» Exercise brief
Copy out each line of the entries where the word "utils" is present.

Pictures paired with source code
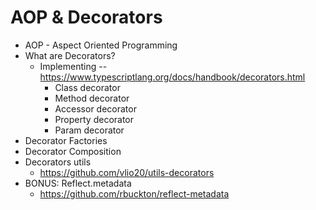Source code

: # AOP & Decorators
* AOP - Aspect Oriented Programming
* What are Decorators?
    * Implementing -- https://www.typescriptlang.org/docs/handbook/decorators.html
        * Class decorator
        * Method decorator
        * Accessor decorator
        * Property decorator
        * Param decorator
* Decorator Factories
* Decorator Composition
* Decorators utils
    * https://github.com/vlio20/utils-decorators
* BONUS: Reflect.metadata
    * https://github.com/rbuckton/reflect-metadata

» Your response
* Decorators utils
    * https://github.com/vlio20/utils-decorators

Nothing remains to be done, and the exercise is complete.